The sweet spot for Omni Flash is somewhere in between: name the camera grammar, name the style, and let the model handle the décor. A prompt like "A handheld smartphone-style shot through a 1950s American diner on a Saturday morning, warm sunlight" gives the model the directorial hook without spelling out every booth and uniform.

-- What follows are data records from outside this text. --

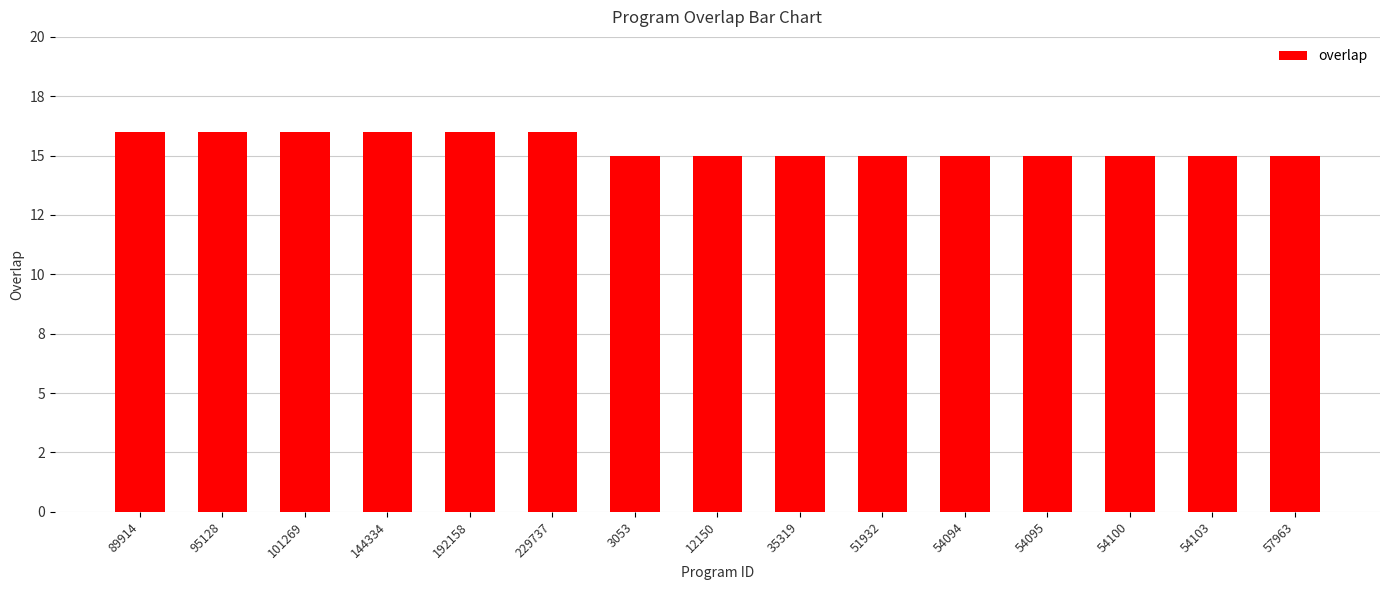

Between 89914 and 35319, which is larger?

89914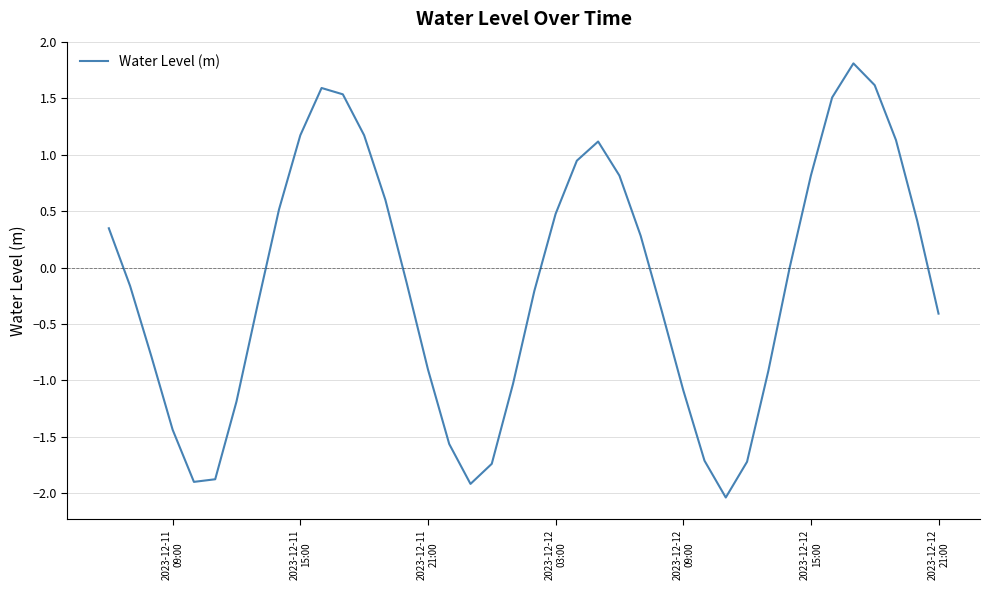

What is the greatest value displayed?

1.8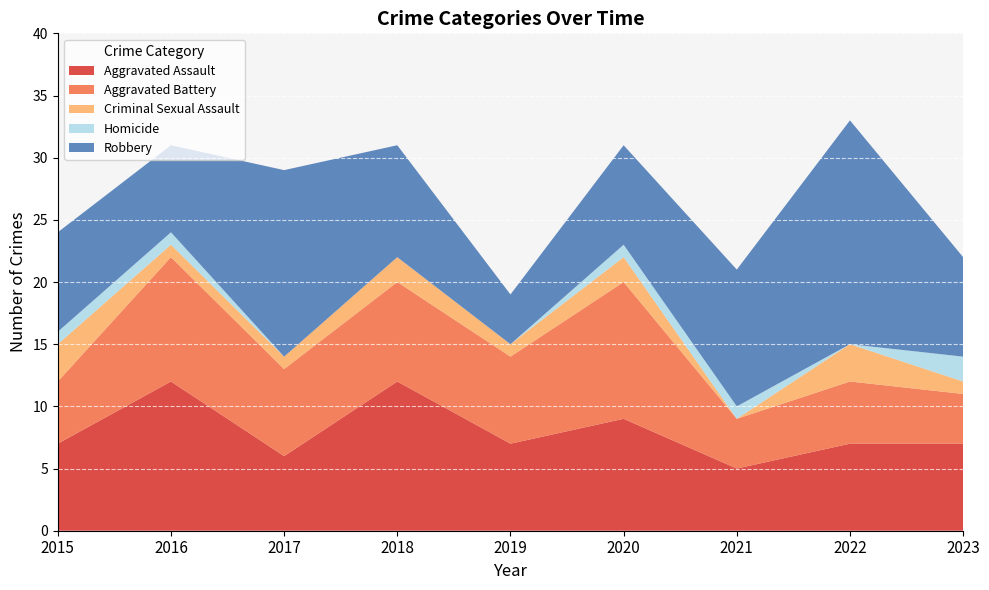

Reading right to left, extract all data points from this chart.

Aggravated Assault: 7	7	5	9	7	12	6	12	7
Aggravated Battery: 4	5	4	11	7	8	7	10	5
Criminal Sexual Assault: 1	3	0	2	1	2	1	1	3
Homicide: 2	0	1	1	0	0	0	1	1
Robbery: 8	18	11	8	4	9	15	7	8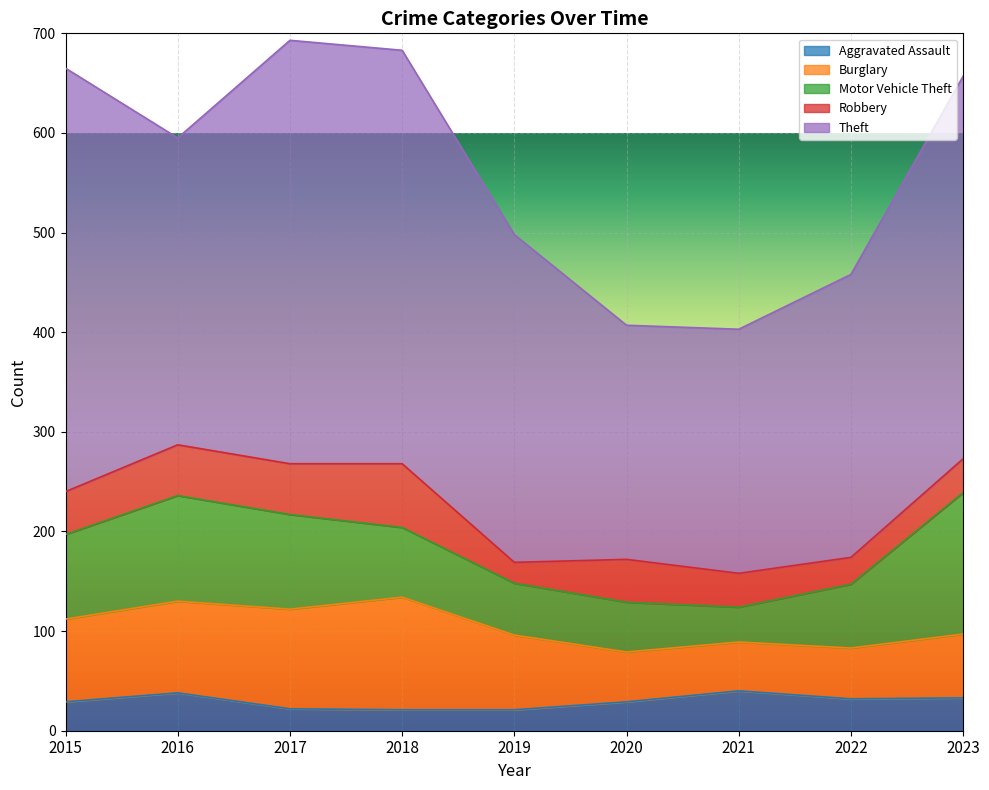

Which label corresponds to the smallest value in the chart?

2018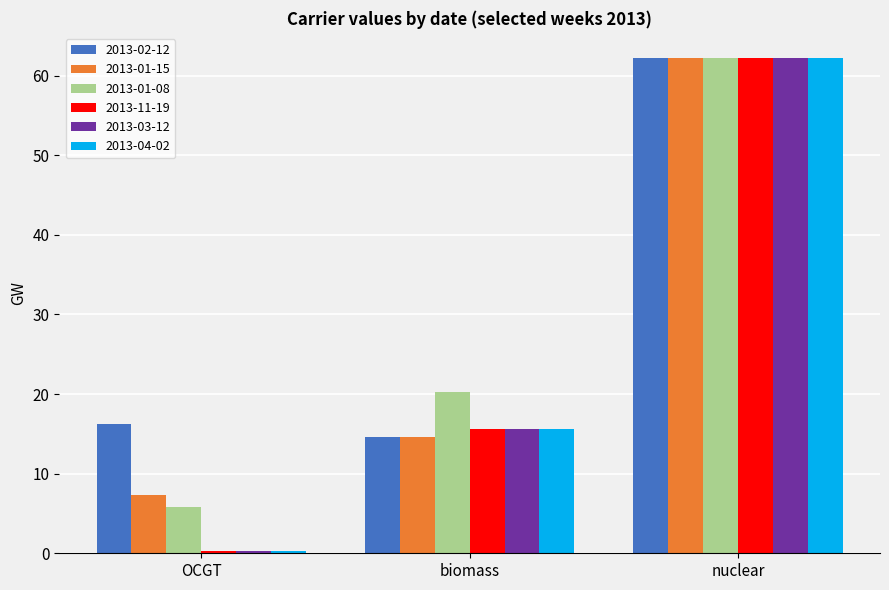

Where is 2013-04-02 nearest to the value 31?

biomass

The Veo-style layered prompt isn't wrong, it just takes longer to write and harder to iterate. If you need a specific waitress wardrobe, a specific cook detail, or a specific brand of jukebox, write it. If you don't, leave it out and trust the model. The biggest single quality lever in Omni Flash prompting is what you remove, not what you add.
Tips
-
Cover all five elements at least once across the prompt. Shot framing, style, lighting, location, action. Drop any one and the model defaults the missing element to whatever the rest of the prompt implies, which is sometimes not what you want.
-
Lead with the camera phrase. "A continuous oner tracking...", "A dramatic dolly zoom centred on...", "A wide cinematic establishing shot with a slow push-in". The first words set the shot grammar, and everything after fills it in.
-
Trust the world-knowledge claim. A "Saturday morning at a 1950s diner" already implies chrome, vinyl booths, jukebox music, and warm sunlight. Don't waste prompt tokens spelling that out unless you need a deviation from the obvious read.
-
Keep prompts at three or four sentences. That's enough to cover the five-element scaffold without drifting into Veo-style over-specification. Longer prompts produce diminishing returns and harder iteration.
-
Use cinematic vocabulary, not generic synonyms. "Dolly zoom" beats "the camera moves in a strange way". "Golden-hour backlit" beats "warm yellow light from behind". The model is tuned on industry vocabulary, so speak it.
-
Reach for the reference workflow when you need to lock a specific look or character. A short prompt covers most of cinematic intent, but specific brand assets, recurring talent, or exact storyboard beats belong in
inputs.referenceImages. The reference-driven video guide covers the four reference modes end to end. -
Match duration to shot complexity. Omni Flash generation runs from 5 to 8 seconds. A single beat with one camera move fits in 5 to 6 seconds. Three beats with connecting motion want the full 8. Editing calls inherit the source video's length, so the duration parameter is not used there.
-
Treat the audio sentence as a direction, not a description. Name each sound you want, name the layered ambient palette, or quote the dialogue line verbatim with the accent. Silence about audio gives you the model's default (ambient room tone plus a plausible music bed), which is rarely what a shot brief actually asks for.
-
Use "no music" and "no dialogue" to lock silence. The model defaults to a music bed on cinematic shots and to invented voiceover on portraits. Both are negated by naming the exclusion explicitly in the prompt.